> Task description: Say how many lines in the entries hold the string "November", giving the number by itself.

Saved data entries
--- START ---

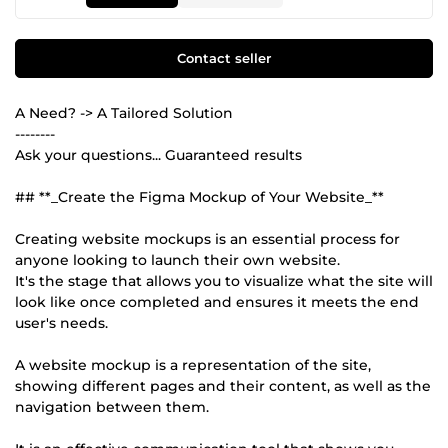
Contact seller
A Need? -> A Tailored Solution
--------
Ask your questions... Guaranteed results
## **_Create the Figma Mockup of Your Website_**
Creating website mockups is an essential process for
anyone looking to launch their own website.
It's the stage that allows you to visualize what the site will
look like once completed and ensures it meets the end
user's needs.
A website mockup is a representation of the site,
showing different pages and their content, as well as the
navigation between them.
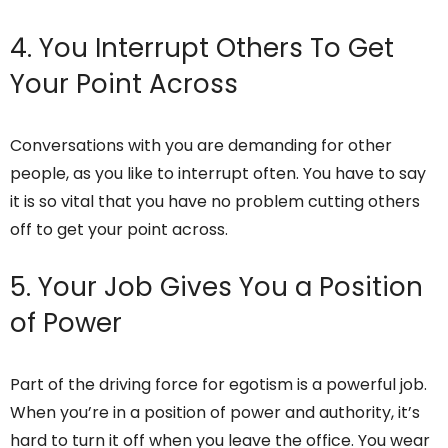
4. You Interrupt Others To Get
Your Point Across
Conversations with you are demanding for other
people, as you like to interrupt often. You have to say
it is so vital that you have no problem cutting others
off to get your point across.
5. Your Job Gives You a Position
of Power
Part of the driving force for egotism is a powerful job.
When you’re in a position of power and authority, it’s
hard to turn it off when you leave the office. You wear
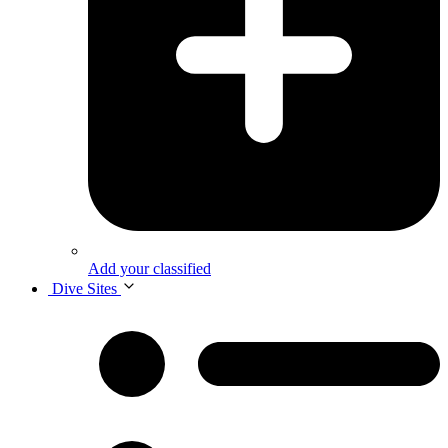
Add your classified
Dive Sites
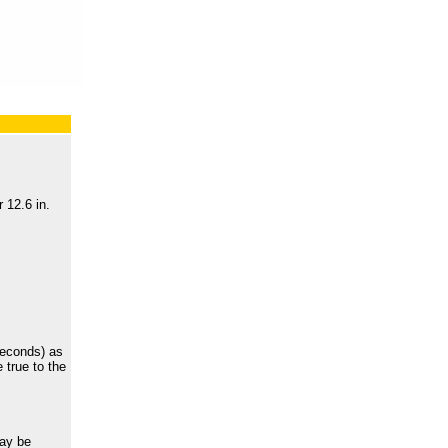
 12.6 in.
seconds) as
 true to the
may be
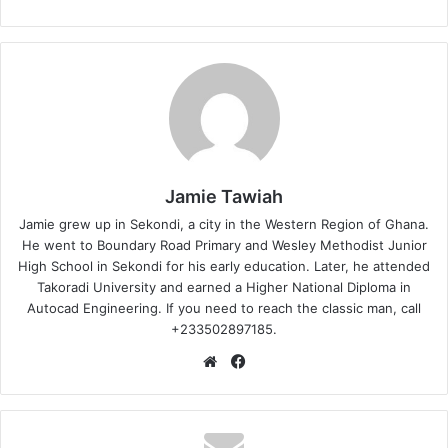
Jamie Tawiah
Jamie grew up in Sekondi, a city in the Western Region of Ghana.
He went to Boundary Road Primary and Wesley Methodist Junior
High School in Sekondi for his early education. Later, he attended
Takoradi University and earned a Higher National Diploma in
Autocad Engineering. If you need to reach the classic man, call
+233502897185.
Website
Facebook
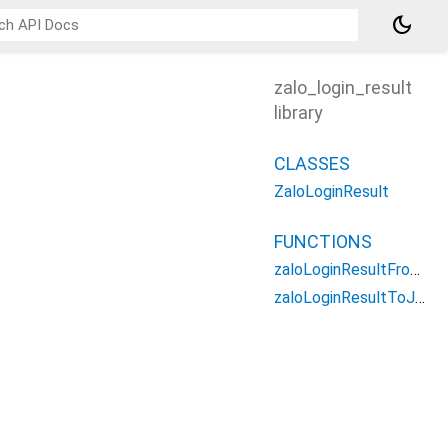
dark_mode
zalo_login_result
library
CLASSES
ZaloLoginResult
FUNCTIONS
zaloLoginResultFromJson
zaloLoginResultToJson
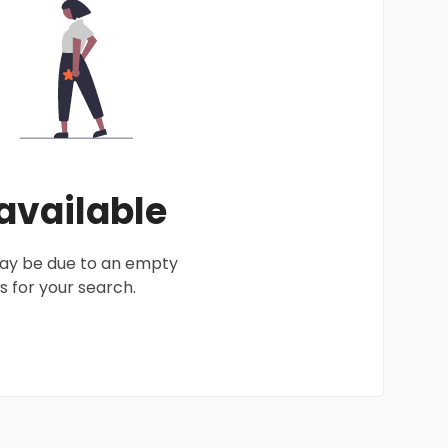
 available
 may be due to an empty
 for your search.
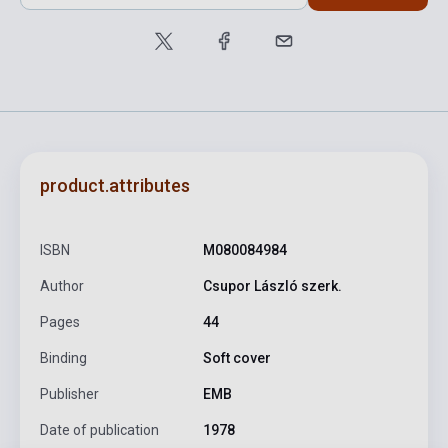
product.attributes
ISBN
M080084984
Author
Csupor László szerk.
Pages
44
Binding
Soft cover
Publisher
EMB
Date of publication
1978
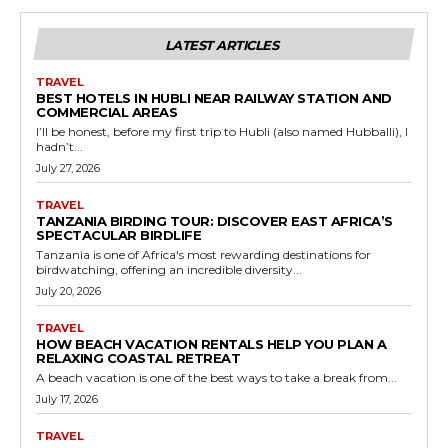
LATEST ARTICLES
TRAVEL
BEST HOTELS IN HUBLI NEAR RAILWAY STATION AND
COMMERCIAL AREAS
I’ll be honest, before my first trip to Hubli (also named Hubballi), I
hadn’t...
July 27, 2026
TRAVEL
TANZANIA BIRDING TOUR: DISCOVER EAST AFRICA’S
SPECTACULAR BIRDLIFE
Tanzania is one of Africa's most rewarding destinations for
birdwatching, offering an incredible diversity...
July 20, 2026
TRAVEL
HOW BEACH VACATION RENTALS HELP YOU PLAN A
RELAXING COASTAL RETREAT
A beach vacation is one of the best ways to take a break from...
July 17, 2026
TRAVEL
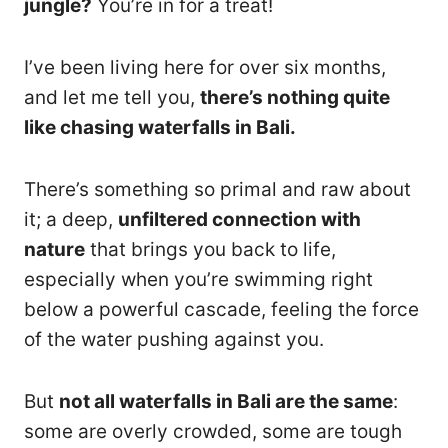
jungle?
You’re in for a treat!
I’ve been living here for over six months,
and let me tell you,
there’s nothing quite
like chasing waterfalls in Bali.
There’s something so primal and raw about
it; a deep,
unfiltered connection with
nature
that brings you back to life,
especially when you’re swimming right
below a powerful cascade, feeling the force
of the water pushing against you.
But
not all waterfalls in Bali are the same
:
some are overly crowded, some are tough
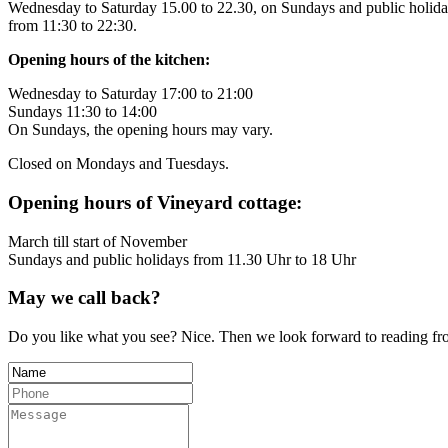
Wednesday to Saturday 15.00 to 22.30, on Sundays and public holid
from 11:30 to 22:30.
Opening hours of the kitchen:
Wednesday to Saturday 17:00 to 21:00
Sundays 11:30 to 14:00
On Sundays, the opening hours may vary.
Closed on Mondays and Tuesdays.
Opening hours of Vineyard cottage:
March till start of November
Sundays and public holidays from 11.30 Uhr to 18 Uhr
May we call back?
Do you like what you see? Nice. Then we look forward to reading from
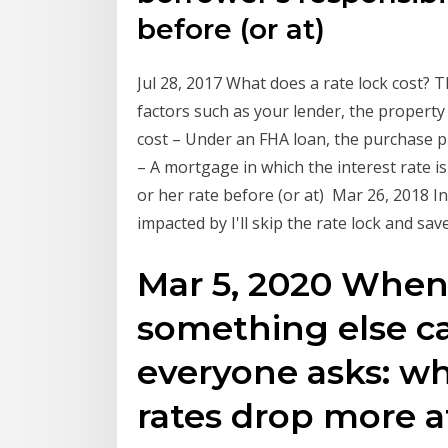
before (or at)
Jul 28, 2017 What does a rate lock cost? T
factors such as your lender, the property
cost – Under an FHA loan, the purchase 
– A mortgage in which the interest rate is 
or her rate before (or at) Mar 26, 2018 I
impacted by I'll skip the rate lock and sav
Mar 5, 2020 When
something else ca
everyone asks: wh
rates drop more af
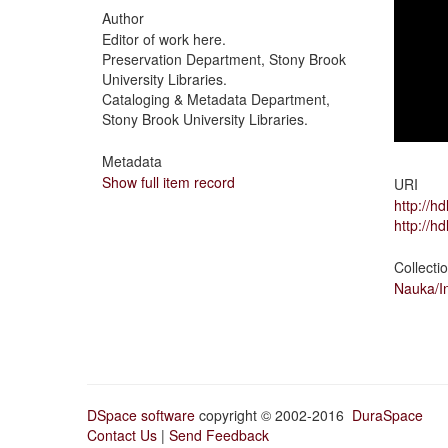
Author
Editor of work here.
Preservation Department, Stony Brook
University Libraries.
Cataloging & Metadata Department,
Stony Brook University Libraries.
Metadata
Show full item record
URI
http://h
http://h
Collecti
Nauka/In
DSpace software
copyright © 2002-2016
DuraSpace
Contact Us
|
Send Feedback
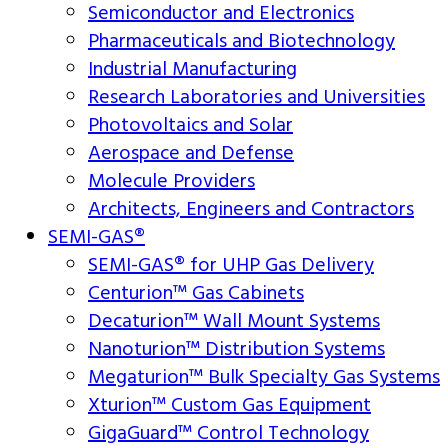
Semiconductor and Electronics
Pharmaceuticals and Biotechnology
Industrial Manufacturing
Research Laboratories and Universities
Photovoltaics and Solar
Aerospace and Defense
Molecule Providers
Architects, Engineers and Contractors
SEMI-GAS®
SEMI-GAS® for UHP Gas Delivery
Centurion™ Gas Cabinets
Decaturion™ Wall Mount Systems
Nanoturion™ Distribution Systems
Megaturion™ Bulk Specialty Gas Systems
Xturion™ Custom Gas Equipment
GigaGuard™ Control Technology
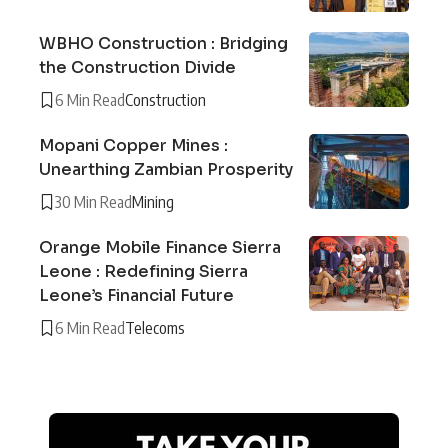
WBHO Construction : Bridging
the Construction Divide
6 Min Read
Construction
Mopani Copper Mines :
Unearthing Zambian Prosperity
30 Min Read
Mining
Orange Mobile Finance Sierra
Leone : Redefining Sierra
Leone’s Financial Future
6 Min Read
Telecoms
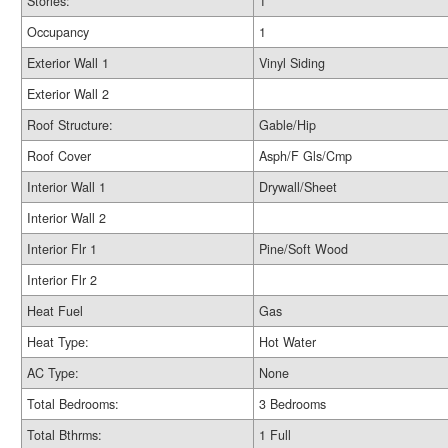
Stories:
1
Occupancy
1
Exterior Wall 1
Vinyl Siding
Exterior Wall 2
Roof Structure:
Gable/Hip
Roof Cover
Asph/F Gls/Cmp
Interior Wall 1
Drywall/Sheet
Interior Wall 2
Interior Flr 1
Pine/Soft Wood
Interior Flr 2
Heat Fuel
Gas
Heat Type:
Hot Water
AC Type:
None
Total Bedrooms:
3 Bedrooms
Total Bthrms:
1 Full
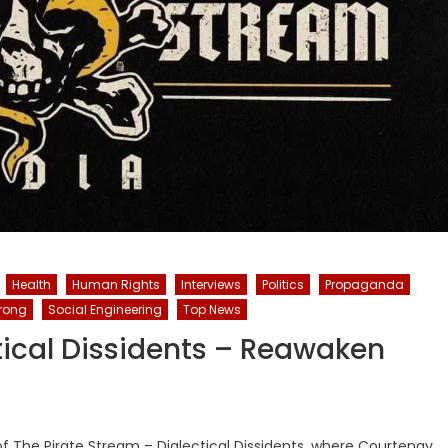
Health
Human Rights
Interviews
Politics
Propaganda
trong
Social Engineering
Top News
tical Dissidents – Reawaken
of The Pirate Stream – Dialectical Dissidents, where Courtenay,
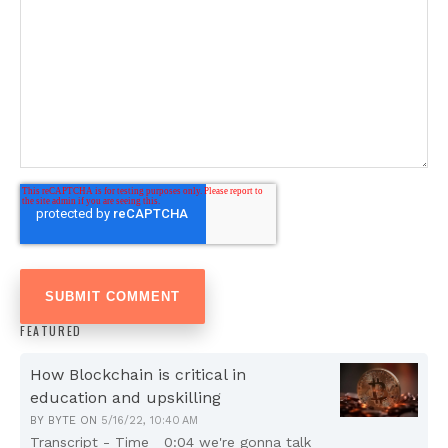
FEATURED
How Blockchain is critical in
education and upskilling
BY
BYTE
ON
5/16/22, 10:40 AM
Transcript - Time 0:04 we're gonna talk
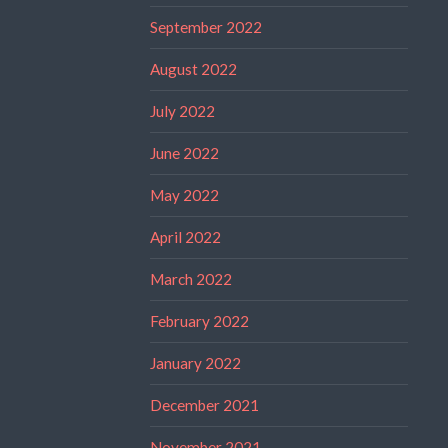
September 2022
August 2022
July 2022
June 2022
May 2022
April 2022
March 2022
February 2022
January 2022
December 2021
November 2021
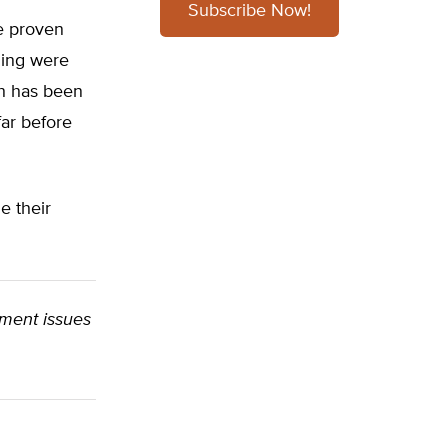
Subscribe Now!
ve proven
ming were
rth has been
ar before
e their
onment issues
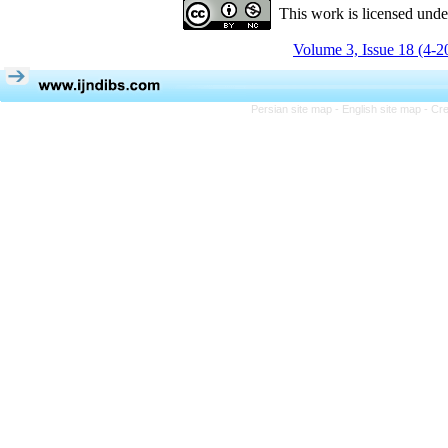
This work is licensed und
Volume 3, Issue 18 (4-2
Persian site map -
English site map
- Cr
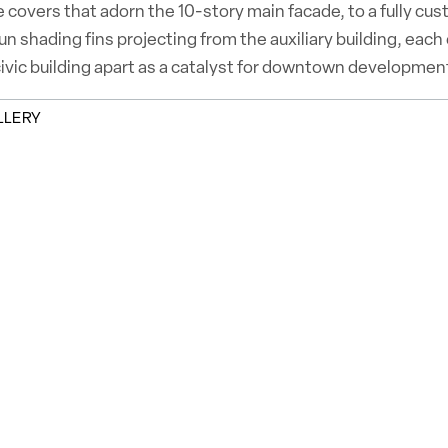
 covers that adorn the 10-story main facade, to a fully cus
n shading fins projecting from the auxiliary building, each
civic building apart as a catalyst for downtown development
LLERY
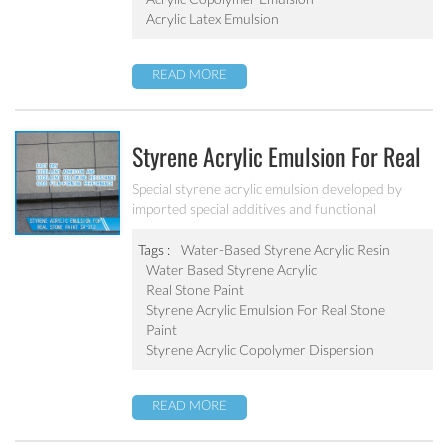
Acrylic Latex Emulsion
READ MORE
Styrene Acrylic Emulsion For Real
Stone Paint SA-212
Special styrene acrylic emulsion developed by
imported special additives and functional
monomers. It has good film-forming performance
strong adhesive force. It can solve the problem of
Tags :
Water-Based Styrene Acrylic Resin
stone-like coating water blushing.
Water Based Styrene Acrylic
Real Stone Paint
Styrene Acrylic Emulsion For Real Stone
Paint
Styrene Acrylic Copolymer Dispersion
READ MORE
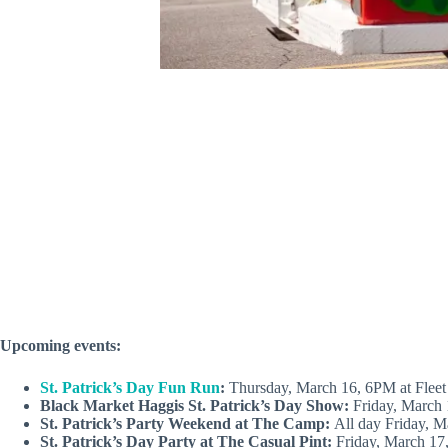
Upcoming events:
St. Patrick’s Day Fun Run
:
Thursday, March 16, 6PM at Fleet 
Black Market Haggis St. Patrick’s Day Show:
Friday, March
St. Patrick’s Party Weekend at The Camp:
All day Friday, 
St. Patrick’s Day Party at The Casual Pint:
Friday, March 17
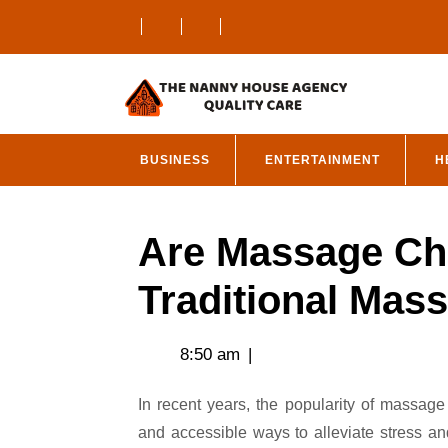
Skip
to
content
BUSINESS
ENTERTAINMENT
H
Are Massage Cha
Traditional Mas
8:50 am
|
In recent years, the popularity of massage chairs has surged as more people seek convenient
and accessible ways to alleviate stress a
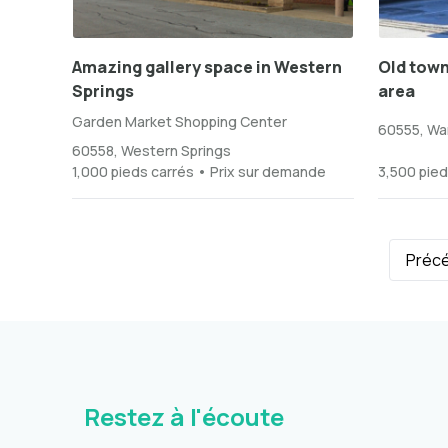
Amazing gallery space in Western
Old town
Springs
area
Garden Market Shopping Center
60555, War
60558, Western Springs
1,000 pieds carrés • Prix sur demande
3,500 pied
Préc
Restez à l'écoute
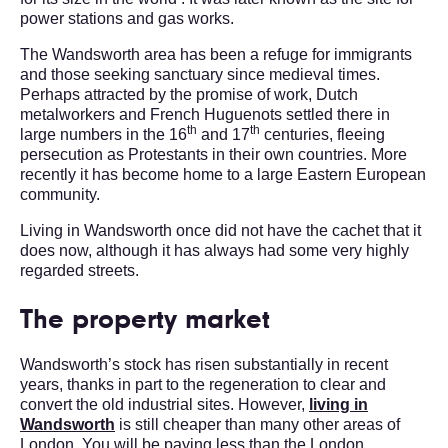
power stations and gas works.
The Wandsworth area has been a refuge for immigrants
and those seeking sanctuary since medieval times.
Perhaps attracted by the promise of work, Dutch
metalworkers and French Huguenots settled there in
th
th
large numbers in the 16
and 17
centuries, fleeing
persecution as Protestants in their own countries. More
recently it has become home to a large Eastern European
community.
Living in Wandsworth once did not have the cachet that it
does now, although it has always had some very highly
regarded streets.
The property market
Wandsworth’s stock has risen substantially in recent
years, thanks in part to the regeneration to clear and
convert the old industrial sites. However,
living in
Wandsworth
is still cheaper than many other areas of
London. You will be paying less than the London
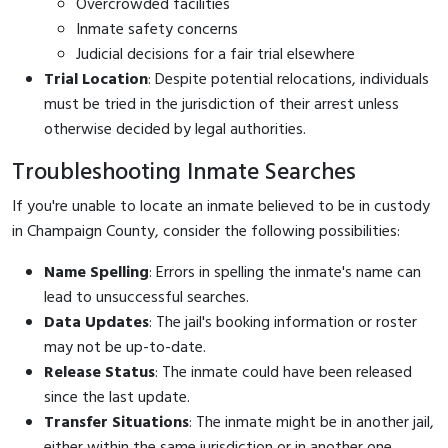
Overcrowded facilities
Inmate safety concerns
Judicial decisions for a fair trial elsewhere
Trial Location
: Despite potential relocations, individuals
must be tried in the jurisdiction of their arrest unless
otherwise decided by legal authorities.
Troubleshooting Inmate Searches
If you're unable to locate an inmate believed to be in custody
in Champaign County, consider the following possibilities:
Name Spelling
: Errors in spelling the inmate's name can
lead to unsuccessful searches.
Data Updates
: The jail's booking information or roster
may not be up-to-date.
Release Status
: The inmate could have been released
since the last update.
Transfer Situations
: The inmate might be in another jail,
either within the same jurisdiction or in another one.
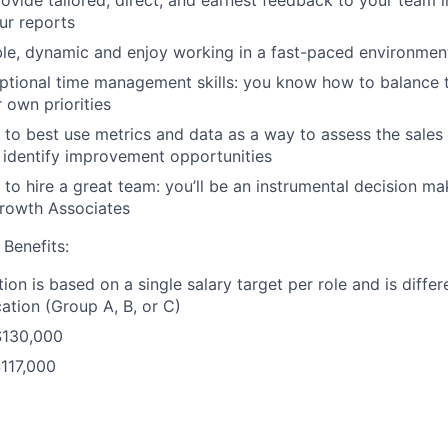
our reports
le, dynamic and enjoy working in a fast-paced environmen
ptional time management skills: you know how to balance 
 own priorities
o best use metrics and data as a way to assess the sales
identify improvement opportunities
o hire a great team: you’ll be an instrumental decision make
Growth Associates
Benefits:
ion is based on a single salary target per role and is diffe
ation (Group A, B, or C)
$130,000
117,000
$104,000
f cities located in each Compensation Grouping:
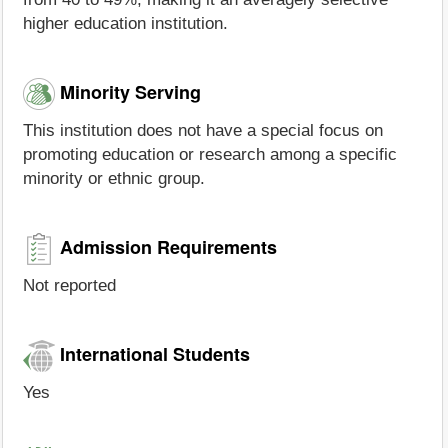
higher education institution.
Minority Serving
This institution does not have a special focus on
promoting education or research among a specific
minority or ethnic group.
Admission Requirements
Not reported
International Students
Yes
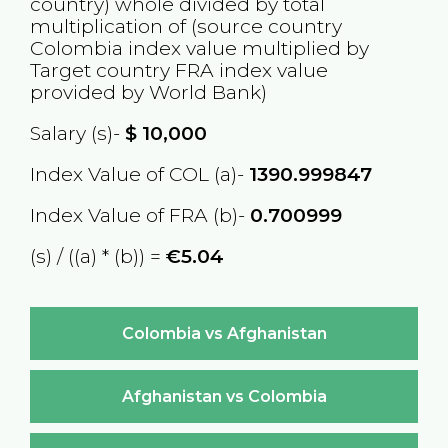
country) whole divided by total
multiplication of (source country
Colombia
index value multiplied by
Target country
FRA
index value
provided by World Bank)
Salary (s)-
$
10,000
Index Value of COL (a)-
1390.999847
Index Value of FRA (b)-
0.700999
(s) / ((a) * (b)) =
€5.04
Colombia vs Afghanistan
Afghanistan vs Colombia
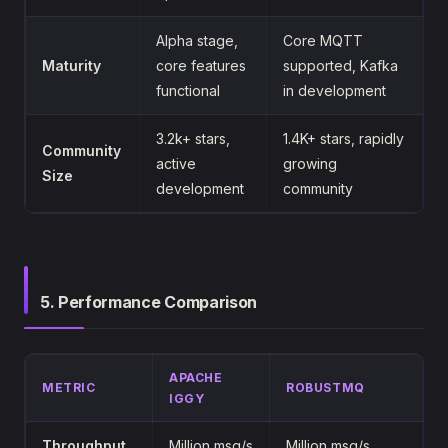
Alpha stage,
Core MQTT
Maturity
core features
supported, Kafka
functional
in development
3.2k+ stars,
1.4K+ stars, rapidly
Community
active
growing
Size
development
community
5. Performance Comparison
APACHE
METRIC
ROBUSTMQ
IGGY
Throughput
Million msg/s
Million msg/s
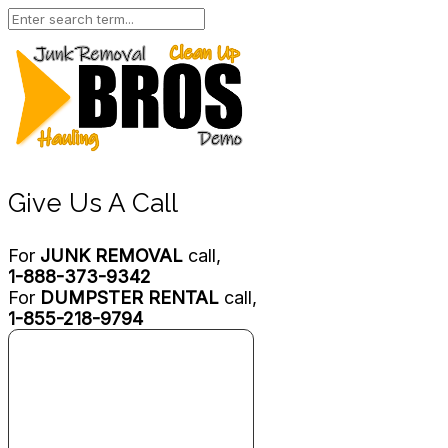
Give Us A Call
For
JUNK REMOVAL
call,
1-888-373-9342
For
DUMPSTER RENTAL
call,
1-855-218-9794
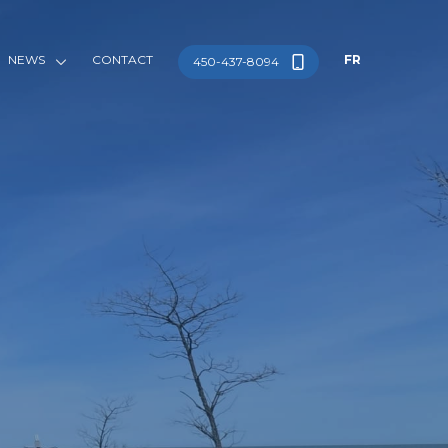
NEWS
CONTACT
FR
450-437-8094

--- END ---

> Result for this exercise: 2